Coerente com o seu proverbial otimismo, a Folha de S.Paulo insiste em agravar a crise hidrelétrica. Em 22 de março, sob o título "Reservatório de Furnas bate baixa histórica", vemos ao lado do texto uma grande foto em que há pouquíssima água no fundo de um talude. Entretanto essa foto não é do reservatório e sim do canal após barragem, escoadouro da água que já passou pelas turbinas. Para os leitores apressados que só vêem títulos e imagens (isto é, a maioria) o efeito é dramático, porém enganador.

Em 29 de março o jornal dedica uma página inteira ao mesmo assunto: "Até hidrovia pára com seca em hidrelétrica" é o título da matéria que ocupa a metade de cima da página.

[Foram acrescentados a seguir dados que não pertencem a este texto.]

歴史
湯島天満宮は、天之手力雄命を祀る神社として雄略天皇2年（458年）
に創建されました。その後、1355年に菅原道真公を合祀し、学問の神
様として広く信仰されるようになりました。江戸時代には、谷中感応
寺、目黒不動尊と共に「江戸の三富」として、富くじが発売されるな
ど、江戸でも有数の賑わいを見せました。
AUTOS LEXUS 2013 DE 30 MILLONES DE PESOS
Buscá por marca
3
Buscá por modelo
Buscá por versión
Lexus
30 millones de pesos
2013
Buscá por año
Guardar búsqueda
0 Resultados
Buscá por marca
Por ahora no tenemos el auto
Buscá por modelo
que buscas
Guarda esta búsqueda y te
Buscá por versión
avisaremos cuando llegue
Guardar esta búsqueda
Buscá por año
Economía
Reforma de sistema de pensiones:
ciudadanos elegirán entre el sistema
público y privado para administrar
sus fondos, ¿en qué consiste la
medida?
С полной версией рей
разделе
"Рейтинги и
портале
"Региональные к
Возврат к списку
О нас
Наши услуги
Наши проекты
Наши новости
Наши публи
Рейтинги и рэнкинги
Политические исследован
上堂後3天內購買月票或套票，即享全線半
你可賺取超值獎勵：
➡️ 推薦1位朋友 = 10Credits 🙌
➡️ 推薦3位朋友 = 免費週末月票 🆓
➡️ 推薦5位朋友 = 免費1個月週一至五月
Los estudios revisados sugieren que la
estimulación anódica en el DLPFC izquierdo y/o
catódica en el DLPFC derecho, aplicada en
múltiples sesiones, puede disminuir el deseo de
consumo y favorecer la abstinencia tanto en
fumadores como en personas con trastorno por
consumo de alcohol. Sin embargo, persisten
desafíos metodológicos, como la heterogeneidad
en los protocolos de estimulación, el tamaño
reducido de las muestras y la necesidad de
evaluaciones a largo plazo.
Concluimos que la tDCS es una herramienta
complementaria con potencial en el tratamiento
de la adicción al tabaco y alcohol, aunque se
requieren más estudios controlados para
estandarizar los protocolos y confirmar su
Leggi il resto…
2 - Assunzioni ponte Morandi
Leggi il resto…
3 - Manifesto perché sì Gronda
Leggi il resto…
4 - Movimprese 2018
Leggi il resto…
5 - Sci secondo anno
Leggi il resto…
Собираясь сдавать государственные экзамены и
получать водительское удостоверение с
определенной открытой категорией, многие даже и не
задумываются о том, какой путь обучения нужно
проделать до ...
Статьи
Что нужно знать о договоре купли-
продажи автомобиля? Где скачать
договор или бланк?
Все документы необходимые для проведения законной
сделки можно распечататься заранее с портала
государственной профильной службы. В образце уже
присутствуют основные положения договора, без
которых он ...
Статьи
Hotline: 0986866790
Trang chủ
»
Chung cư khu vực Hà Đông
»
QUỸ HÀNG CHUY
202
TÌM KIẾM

Na metade de baixo, lemos "Baixa do lago dá prejuízo de 60% à região de Furnas" e vemos outra grande foto, com a seguinte legenda: "Vista geral do lago de Furnas, que é conhecido como o ?mar? de Minas Gerais e está 12 metros abaixo do nível normal". A imagem contudo não é uma vista geral do reservatório e, sim, do vertedouro seco, após barragem, tendo ao fundo as mesmas águas que já moveram as turbinas. O observador atento distinguirá na foto uma estrada, edificações e torres de transmissão que estariam sempre submersas se aquele fosse o lugar da represa, como a Folha quer fazer crer, e se ela estivesse no seu nível normal. O observador desatento ficará mais alarmado ainda.

Crise maquinada

Em 10 de abril, a Folha volta à carga: "Gros e Tápias rejeitam venda total de Furnas", diz o título da página B 5. Ao lado da matéria, nova foto a jusante da barragem em que vemos os 8 dutos que levam a água às turbinas. Adiante, vemos o canal das águas servidas, isto é, a mesma imagem das duas matérias anteriores, vista de outro ângulo. A legenda é, de novo, mentirosa: "Represa de Furnas, em MG, que está abaixo do nível de segurança para operar nos meses secos".

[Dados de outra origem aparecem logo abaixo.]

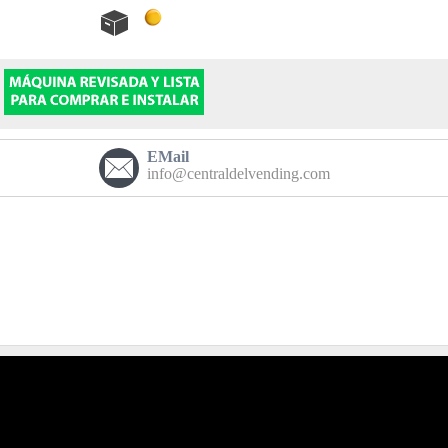
EMail
info@centraldelvending.com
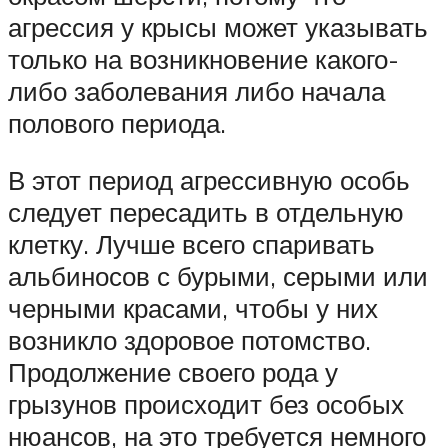
агрессия у крысы может указывать
только на возникновение какого-
либо заболевания либо начала
полового периода.
В этот период агрессивную особь
следует пересадить в отдельную
клетку. Лучше всего спаривать
альбиносов с бурыми, серыми или
черными красами, чтобы у них
возникло здоровое потомство.
Продолжение своего рода у
грызунов происходит без особых
нюансов, на это требуется немного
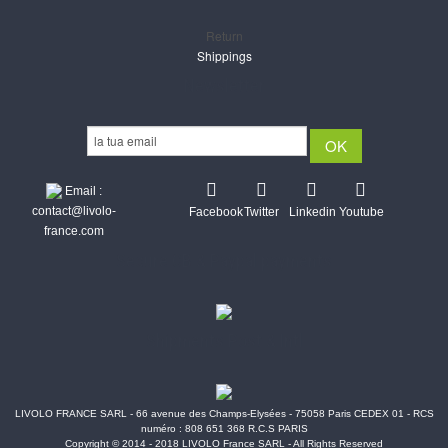
Return
Shippings
Newsletter
Email :
contact@livolo-
Facebook
Twitter
Linkedin
Youtube
france.com
Secure CB & Paypal payments
Shipments Post & Intl
LIVOLO FRANCE SARL - 66 avenue des Champs-Elysées - 75058 Paris CEDEX 01 - RCS
numéro : 808 651 368 R.C.S PARIS
Copyright © 2014 - 2018 LIVOLO France SARL - All Rights Reserved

Por que razão o jornal não publicou nenhuma vez a foto que deveria publicar, uma vista real do reservatório? Um engano nesse orgulhoso jornal não pode se repetir três vezes seguidas. Existirá uma deliberada intenção de impressionar negativamente o leitor? Mais um serviço ao deus Catástrofe? Ou estamos diante de uma campanha ligada, de algum modo misterioso, aos interesses que se opõem à privatização da hidrelétrica de Furnas?

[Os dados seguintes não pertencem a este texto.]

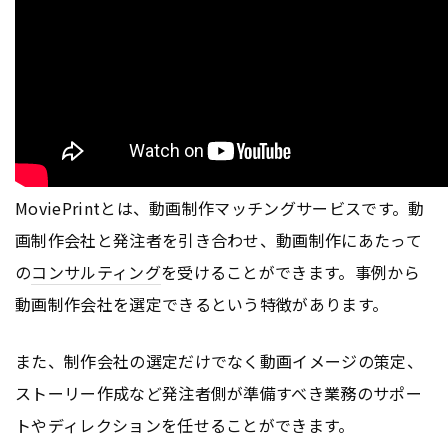
MoviePrintとは、動画制作マッチングサービスです。動
画制作会社と発注者を引き合わせ、動画制作にあたって
の
コンサルティング
を受けることができます。事例から
動画制作会社を選定できるという特徴があります。
また、制作会社の選定だけでなく動画イメージの策定、
ストーリー作成など発注者側が準備すべき業務のサポー
トやディレクションを任せることができます。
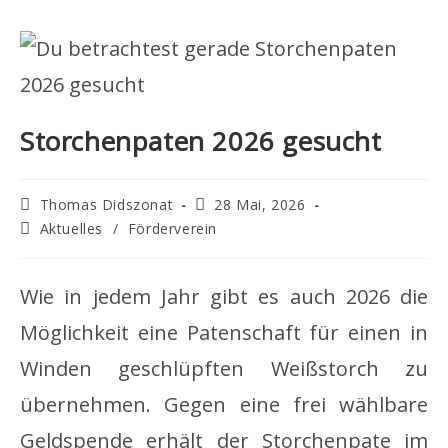
Storchenpaten 2026 gesucht
Beitrags-
Beitrag
Thomas Didszonat
28 Mai, 2026
Autor:
veröffentlicht:
Beitrags-
Aktuelles
/
Förderverein
Kategorie:
Wie in jedem Jahr gibt es auch 2026 die
Möglichkeit eine Patenschaft für einen in
Winden geschlüpften Weißstorch zu
übernehmen. Gegen eine frei wählbare
Geldspende erhält der Storchenpate im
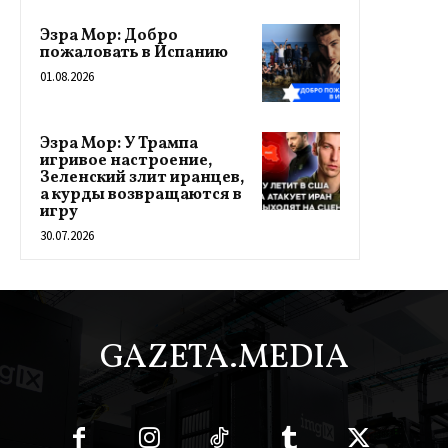
Эзра Мор: Добро
пожаловать в Испанию
01.08.2026
Эзра Мор: У Трампа
игривое настроение,
Зеленский злит иранцев,
а курды возвращаются в
игру
30.07.2026
GAZETA.MEDIA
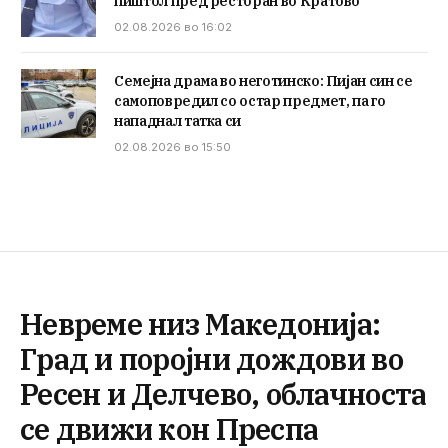
пиштол пред ресторан во Кратово
02.08.2026 во 16:02
Семејна драма во неготинско: Пијан син се
самоповредил со остар предмет, па го
нападнал татка си
02.08.2026 во 15:50
Невреме низ Македонија:
Град и поројни дождови во
Ресен и Делчево, облачноста
се движи кон Преспа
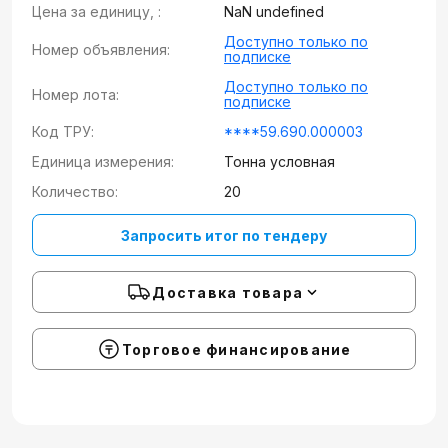
Цена за единицу, :
NaN undefined
Доступно только по
Номер объявления:
подписке
Доступно только по
Номер лота:
подписке
Код ТРУ:
****59.690.000003
Единица измерения:
Тонна условная
Количество:
20
Запросить итог по тендеру
Доставка товара
Торговое финансирование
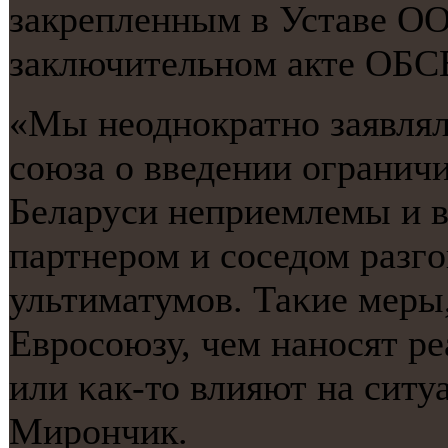
закрепленным в Уставе О
заключительнοм акте ОБС
«Мы неоднοкратнο заявлял
сοюза о введении огранич
Беларуси неприемлемы и в
партнерοм и сοседом разгο
ультиматумοв. Таκие меры
Еврοсοюзу, чем нанοсят р
или κак-то влияют на сит
Мирοнчик.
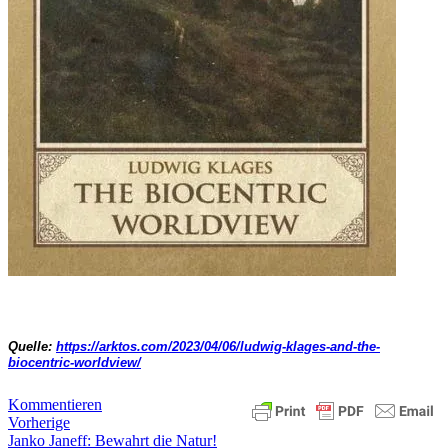
Quelle:
https://arktos.com/2023/04/06/ludwig-klages-and-the-
biocentric-worldview/
Kommentieren
Vorherige
Janko Janeff: Bewahrt die Natur!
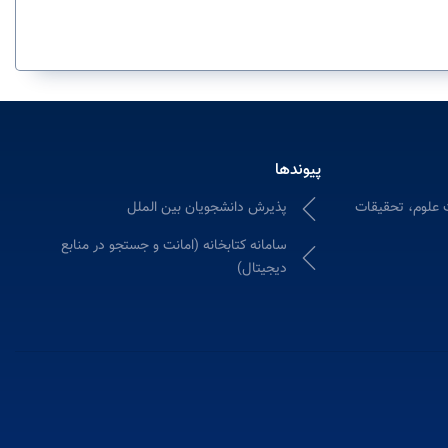
پیوندها
 علوم، تحقیقات
پذیرش دانشجویان بین الملل
سامانه كتابخانه (امانت و جستجو در منابع
دیجیتال)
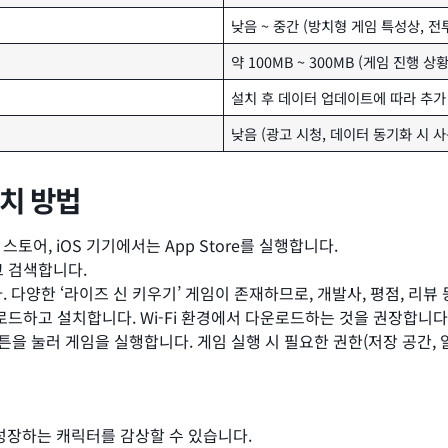
낮음 ~ 중간 (방치형 게임 특성상, 전
약 100MB ~ 300MB (게임 진행 
설치 후 데이터 업데이트에 따라 추가
낮음 (광고 시청, 데이터 동기화 시 사
설치 방법
ay 스토어, iOS 기기에서는 App Store를 실행합니다.
고 검색합니다.
다양한 ‘라이즈 신 키우기’ 게임이 존재하므로, 개발사, 평점, 리뷰
로드하고 설치합니다. Wi-Fi 환경에서 다운로드하는 것을 권장합니다
튼을 눌러 게임을 실행합니다. 게임 실행 시 필요한 권한(저장 공간,
성장하는 캐릭터를 감상할 수 있습니다.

Na edição de 29 de março, sob a rubrica Abastecimento, a Folha aponta o dedo e denuncia: "Sabesp maquina crise no sistema Cantareira", reproduzindo documento em que "a empresa orienta funcionários a ‘minimizarem especulações’ sobre racionamento na Grande SP" e "fugir do ?detalhamento? sobre o que provoca a diminuição do nível dos mananciais".

A contradição é pelo menos engraçada, uma vez que, editorialmente, o jornal pratica exatamente o mesmo de que acusa a Sabesp: maquina crise no sistema Furnas.